Blue Moon Café
Susie StubbsA veggie café in the shadow of Sheffield Cathedral proves that good food doesn’t always come with a side serving of hyperbole.
In the age of gastronomy there are few places that couldn’t care less for fashion, food bloggers and reviews. And the ones that don’t – well, they’re usually summed up in two words. Fast. Food. But bucking the greasy spoon trend are quiet cafés that don’t need plaudits to be popular, with Sheffield’s Blue Moon Café among them.
This no-fuss little café, within eyesight of Sheffield Cathedral, may have been peddling seasonal and sustainable food long before Simon Rogan got his Michelin chops – but here it’s the real deal. This is an old-school veggie café that’s as popular with students as it is new mothers (bring your own baby food, but make it meat-free), and which has the broadest demographic we’ve seen in an eatery in a good long while. And the reason for that is simple: this is hearty, inexpensive food, piled high and as appealing to a burly builder hankering after a doorstop sarnie as it is to a woman wearing architectural glasses, there to meet a friend to discuss the future of digital publishing.
There are no airs. There are no graces. It’s the sort of place I once mourned the loss of.
As for the food: bowls of wholesome soup (£3.70), demonstrating a brilliance and depth of flavour I am incapable of replicating at home, are served with slices of what appears to be homemade bread. Homity pie sounds humble at £2.45 but comes with an optional selection of whacking great salads – six of ‘em – for just shy of seven quid. These are the sorts of salad that look healthy, and probably are, but they’re also fatly dressed and filling. If you ever had the pleasure of the Everyman Bistro in the 1990s, you’ll know the kind of food I mean – the sort that’s as far removed from the limp, watery filler that adorns supermarket salad bars as roast parsnips are from a McDonald’s french fry.
Elsewhere, homemade flans, cheesy gratin, and an aubergine and green pepper curry all make an appearance, as do scones and cakes, while the Blue Moon is licensed, making it possible to chase up any of the above with a Kelham Island Pale Rider.

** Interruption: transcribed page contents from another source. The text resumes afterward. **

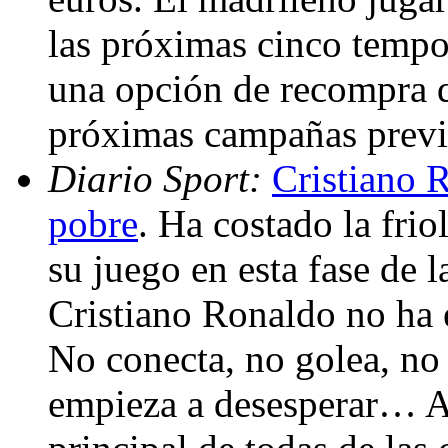
las próximas cinco tempo
una opción de recompra q
próximas campañas previ
Diario Sport:
Cristiano 
pobre
. Ha costado la fri
su juego en esta fase de 
Cristiano Ronaldo no ha 
No conecta, no golea, no r
empieza a desesperar… A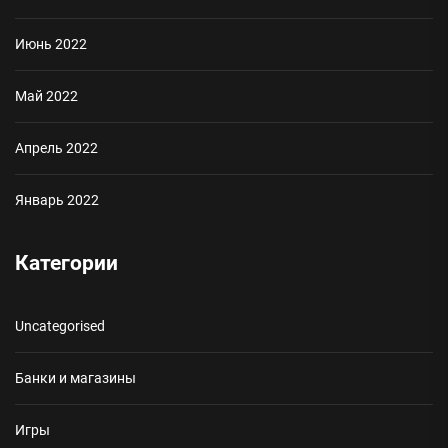
Июнь 2022
Май 2022
Апрель 2022
Январь 2022
Категории
Uncategorised
Банки и магазины
Игры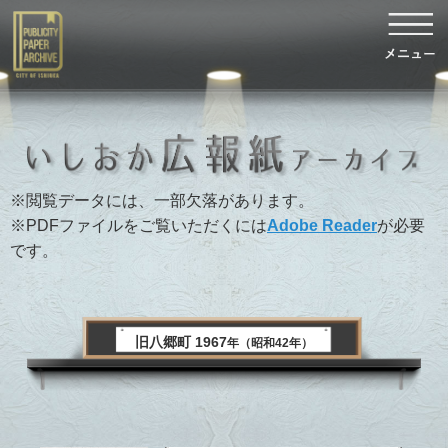
※閲覧データには、一部欠落があります。
※PDFファイルをご覧いただくには
Adobe Reader
が必要
です。
旧八郷町 1967
年（昭和42年）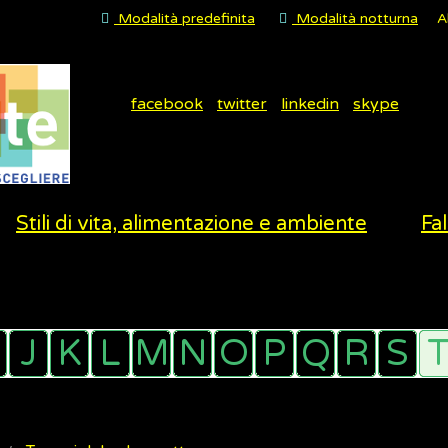
Modalità predefinita
Modalità notturna
A
facebook
twitter
linkedin
skype
Stili di vita, alimentazione e ambiente
Fal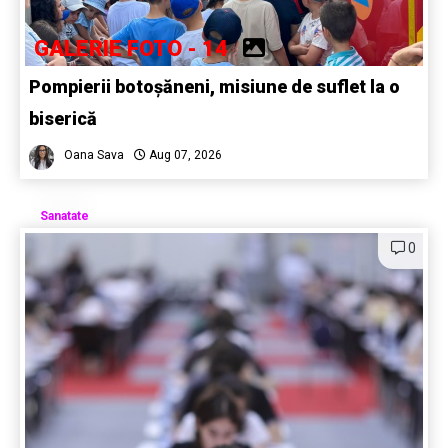
GALERIE FOTO - 14
Pompierii botoșăneni, misiune de suflet la o
biserică
Oana Sava
Aug 07, 2026
Sanatate
0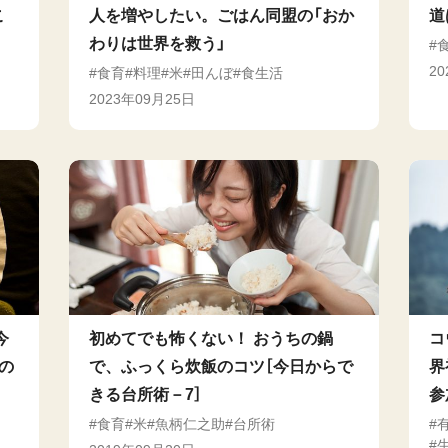
こ
人を増やしたい。ごはん同盟の「おか
道
わりは世界を救う」
2
食育
料理
米
田んぼ
食生活
2023年09月25日
今
初めてでも怖くない！ おうちの鍋
コ
の
で、ふっくら炊飯のコツ［今日からで
界
きる台所術－7］
参
食育
米
魚柄仁之助
台所術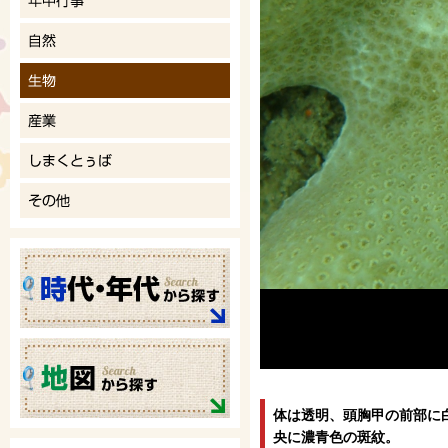
体は透明、頭胸甲の前部に
央に濃青色の斑紋。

The Blue Moon is housed inside a former auction house, its ornate ceilings and high windows casting a grand kind of light across the stripped floors and basic furniture. Two walls are given over to noticeboards; they groan beneath the flapping weight of adverts for yoga classes and rooms to let. Above, four clocks keep time – in the cities of Doncaster, Rotherham, Barnsley and, of course, Sheffield. There’s an exhibition on the walls, and there’s free wifi. But there are no airs. There are no graces. It’s the sort of place I frequented as an earnest student, and the sort of place I once mourned the loss of, before I met that friend to discuss the future of digital publishing. While the jury’s still out on the latter, the Blue Moon’s future appears much more assured.